_文書抜粋:_
═══
機械学習で競馬予想其の013 ～リファクタリング2～

前回に引き続きリファクタリング。getParamの第1引数は、馬のデータが入ったファイルなんだけど、これを日本語（全角カナ）で読み込めるようにした。
これは単に、馬の名前は全角カナなので、ファイル名＝馬の名前としておきたいというだけ。

calctime(getParam(u"weekend.tsv"), 1200, 504, 54.0, 1, 150918, 11)

以下のように「u"ファイル名"」とすれば、問題なさそうだ。しかし、これはファイル名を固定値で埋め込む場合に限るので、ファイルシステムから直接ファイル名を取得する場合においては、別の方法をとる必要がある。

calctime(getParam(u"ウィークエンド.tsv"), 1200, 504, 54.0, 1, 150918, 11)

例えばwindows環境(shift-jis)の場合なんかだと、globを使って、特定のディレクトリ配下のファイル名を取得し、unicode(fname, encoding='shift-jis')とすることで、unicodeでファイル名を取得することが可能だ。

import glob

for fname in glob.glob(horse_data_file_path + '/*'):
    calctime(getParam(unicode(fname, encoding='shift-jis')), 1200, 504, 54.0, 1, 150918, 11)

ただ、上記の実装では、レース毎、馬毎に異なる出走距離、馬体重等が固定値となっているのでそのあたりは別途検討の必要がある。

一旦、現状の前ソースを公開。まだまだだけど、これでも大分マシになったかな、、（多分）

# -*- coding: utf-8 -*-
import scipy as sp
import numpy as np
from scipy import linalg as LA
import os
import glob
import ConfigParser

# 環境設定ファイル読込処理
envFile = ConfigParser.SafeConfigParser()
═══
_表示データ:_
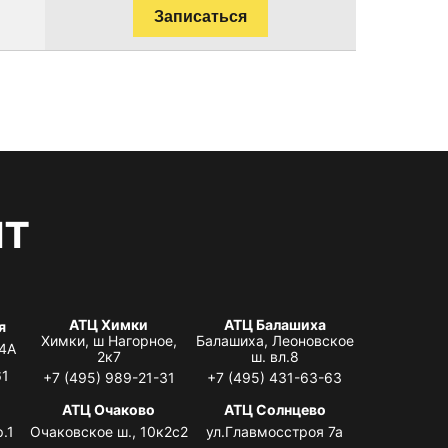
Записаться
нт
АТЦ Химки
АТЦ Балашиха
я
Химки, ш Нагорное,
Балашиха, Леоновское
 4А
2к7
ш. вл.8
61
+7 (495) 989-21-31
+7 (495) 431-63-63
я
АТЦ Очаково
АТЦ Солнцево
.1
Очаковское ш., 10к2с2
ул.Главмосстроя 7а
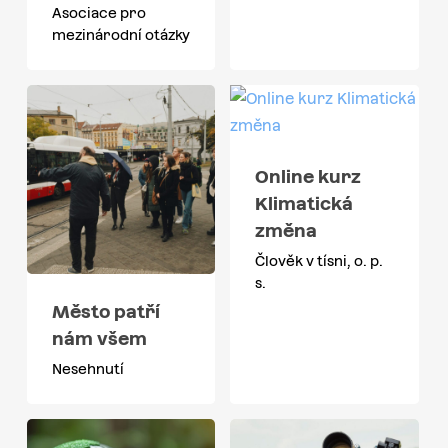
Asociace pro
mezinárodní otázky
Online kurz
Klimatická
změna
Člověk v tísni, o. p.
s.
Město patří
nám všem
Nesehnutí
═══
_設問:_
1. 文書抜粋のうち、「機械学習で競馬予想其の013 ～リファクタリング2～」から「ル名を取得することが可能だ。」までを、両端の語句も含めて一字一句そのまま書き写してください。
2. 文書抜粋によると、Windows環境でglobから取得したファイル名をunicodeに変換する際、encodingに何を指定していますか。

_解答:_
1.
機械学習で競馬予想其の013 ～リファクタリング2～

前回に引き続きリファクタリング。getParamの第1引数は、馬のデータが入ったファイルなんだけど、これを日本語（全角カナ）で読み込めるようにした。
これは単に、馬の名前は全角カナなので、ファイル名＝馬の名前としておきたいというだけ。

calctime(getParam(u"weekend.tsv"), 1200, 504, 54.0, 1, 150918, 11)

以下のように「u"ファイル名"」とすれば、問題なさそうだ。しかし、これはファイル名を固定値で埋め込む場合に限るので、ファイルシステムから直接ファイル名を取得する場合においては、別の方法をとる必要がある。

calctime(getParam(u"ウィークエンド.tsv"), 1200, 504, 54.0, 1, 150918, 11)

例えばwindows環境(shift-jis)の場合なんかだと、globを使って、特定のディレクトリ配下のファイル名を取得し、unicode(fname, encoding='shift-jis')とすることで、unicodeでファイル名を取得することが可能だ。

2. shift-jis